Text -
----

Since I have decided, after only fifty pages into There's No Home, to look for more of Alexander Baron's books, I thought a teaser or two was called for. I wasn't sure what to expect from this war story set in WWII Sicily, but I have fallen so comfortably into the pages of this book, I find myself wanting to pick it up when I know I should really be doing something else.
I like how it begins. It sets the tone and put me immediately at ease. So often war stories are incredibly anguishing, they can make for hard going. I'm not entirely sure there won't be difficult moments here as well (and I've actually just finished a scene that is quite sad, but somehow didn't feel so heavy that it was off-putting), but he seems to be coming at the story with a very light touch.
"This is not a story of war but of one of those brief interludes in war when the almost-forgotten rhythms of normal living are permitted to emerge again: and when it seeps back into the consciousness of human beings--painfully, sometimes heartbreakingly--that they are, after all, human."
The story is written from varying points of view, soldiers, townspeople, men and women, British and Italians. The British army has taken a town on the Sicilian coast where many of the residents are just now beginning to return after taking to the surrounding hills to stay away from the fighting. They are being temporarily billeted there and begin to intermingle with the residents. The reader gets glimpses into the lives of both sides, of the hardships and hopes, of the difficulties of war. Most of the men of the town are off fighting in Africa, or are dead or POWs. There is a deep sense of sadness, but too of strong women enduring and carrying on.

----

Dataset records:
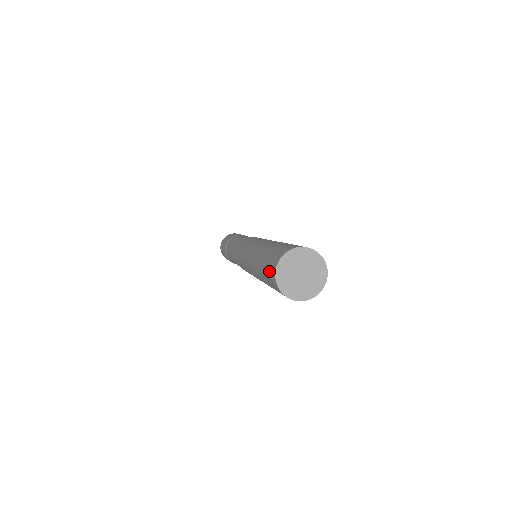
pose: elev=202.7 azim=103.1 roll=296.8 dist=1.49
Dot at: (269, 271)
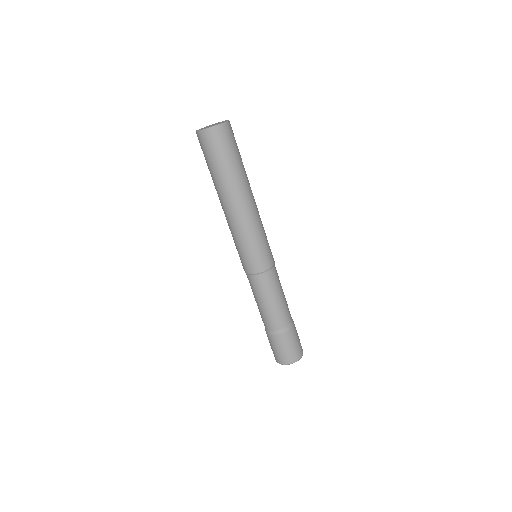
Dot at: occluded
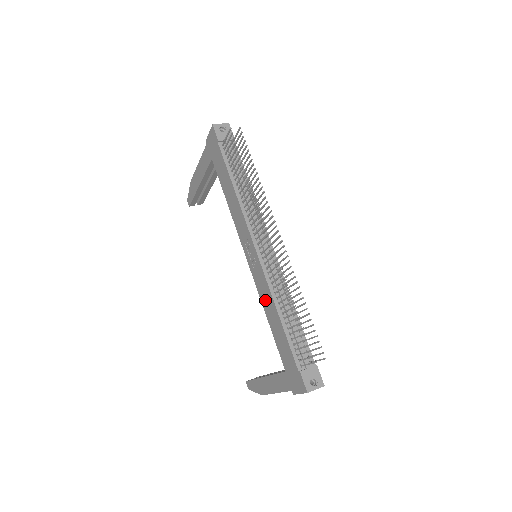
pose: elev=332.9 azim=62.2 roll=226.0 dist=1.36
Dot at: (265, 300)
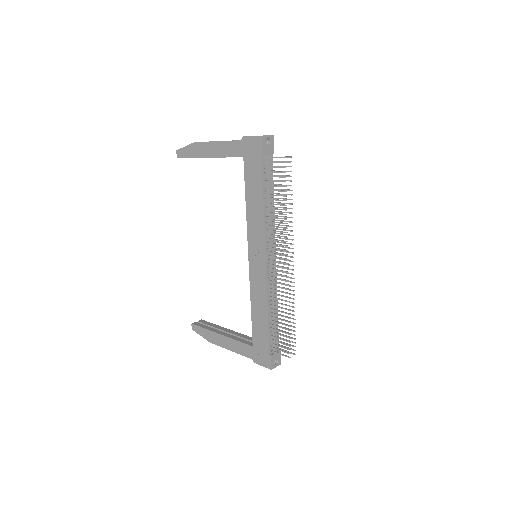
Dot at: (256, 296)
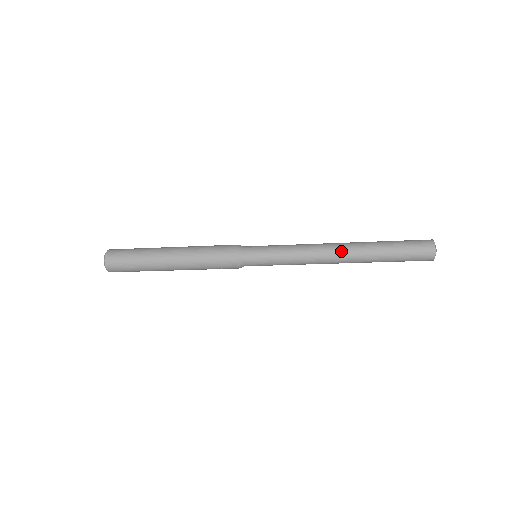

----

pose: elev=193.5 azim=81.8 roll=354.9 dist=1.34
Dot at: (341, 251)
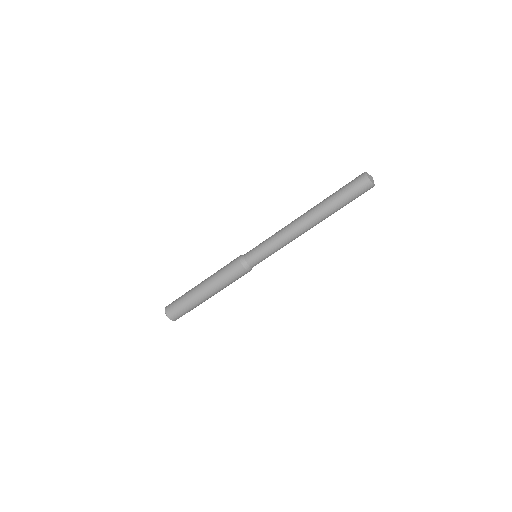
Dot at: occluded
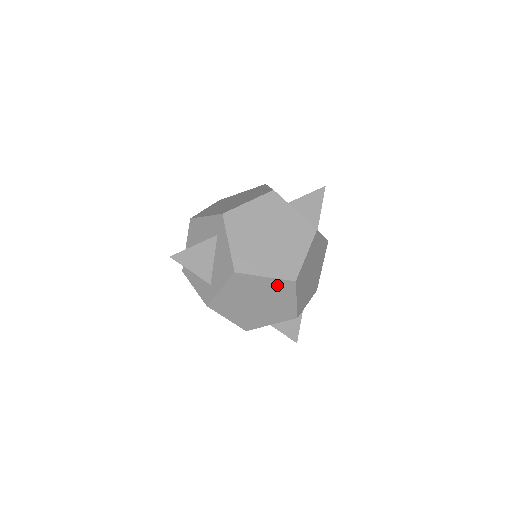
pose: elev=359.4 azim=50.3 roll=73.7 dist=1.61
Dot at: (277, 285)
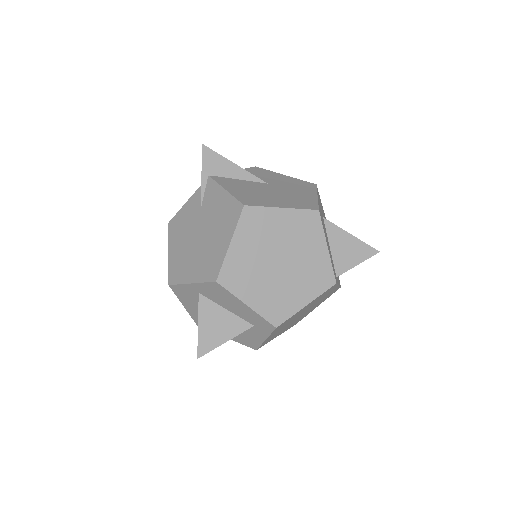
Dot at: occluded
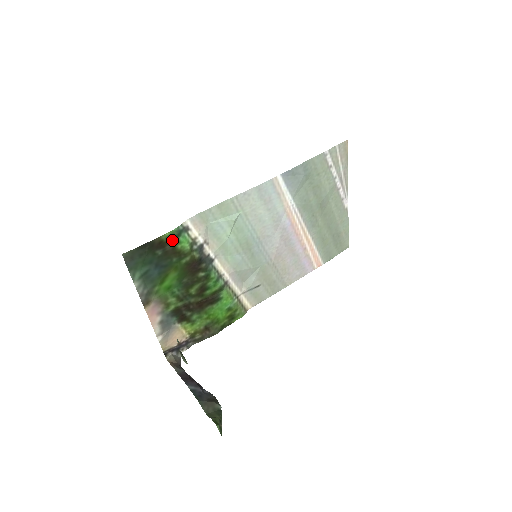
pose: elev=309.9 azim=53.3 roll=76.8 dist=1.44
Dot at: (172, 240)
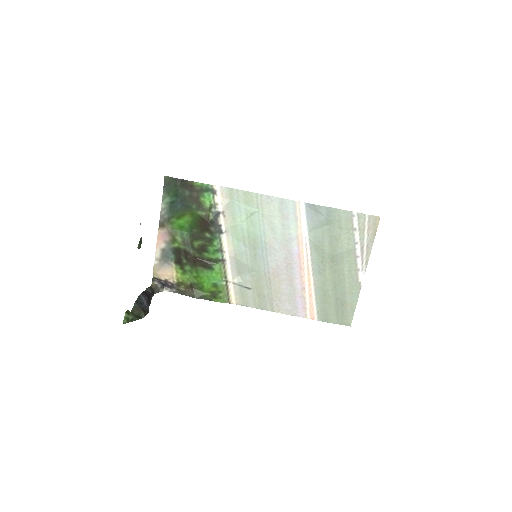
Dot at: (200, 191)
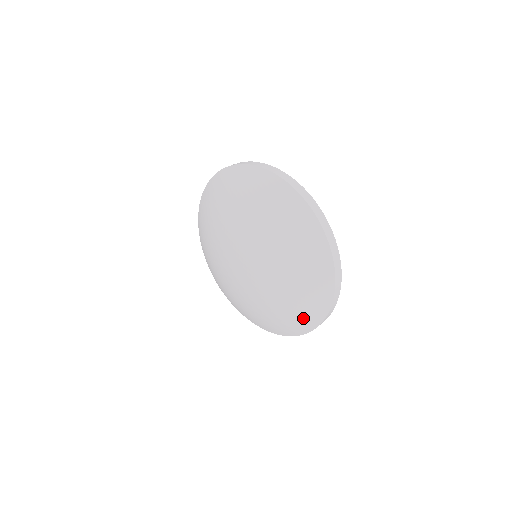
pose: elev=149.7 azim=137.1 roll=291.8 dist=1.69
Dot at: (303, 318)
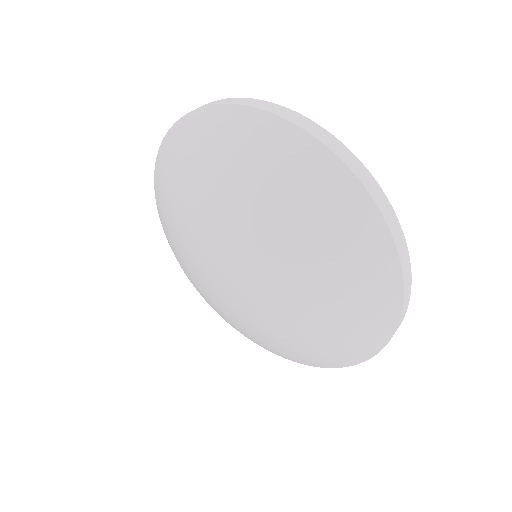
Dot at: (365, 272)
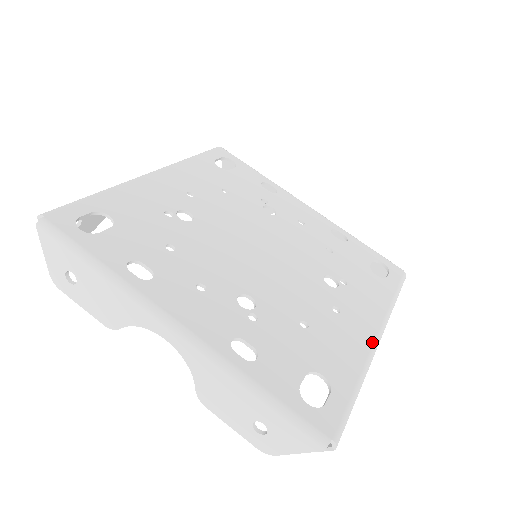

----

Set task A -
Reproduce the rows between the line holding "pose: elev=309.9 azim=53.3" and the line holding "Dot at: (365, 272)", inclusive, leaving out the pictures.
Set task B -
Resume the review of the Sicily war novel from the point where it stops.

Exercise answer A -
pose: elev=309.9 azim=53.3 roll=76.8 dist=1.44
Dot at: (172, 240)
Dot at: (200, 191)
pose: elev=149.7 azim=137.1 roll=291.8 dist=1.69
Dot at: (303, 318)
Dot at: (365, 272)

Exercise answer B -
"[Private Fooks] leaned back against the warm wall, his head lolling on one side, and stared at two women who were talking in a doorway across the road. He looked at them with delight but without hunger. He had always imagained that Italian women were plump and beautiful. Not these, they were lean and strong-looking, in their long, thick dresses and their faces were pale and without expression"
For the British soldiers there is, too, a sense of relief and a chance at some semblance of normalcy. As the town begins to open up again, they are allowed to go about and spend their money and are only too happy to do so.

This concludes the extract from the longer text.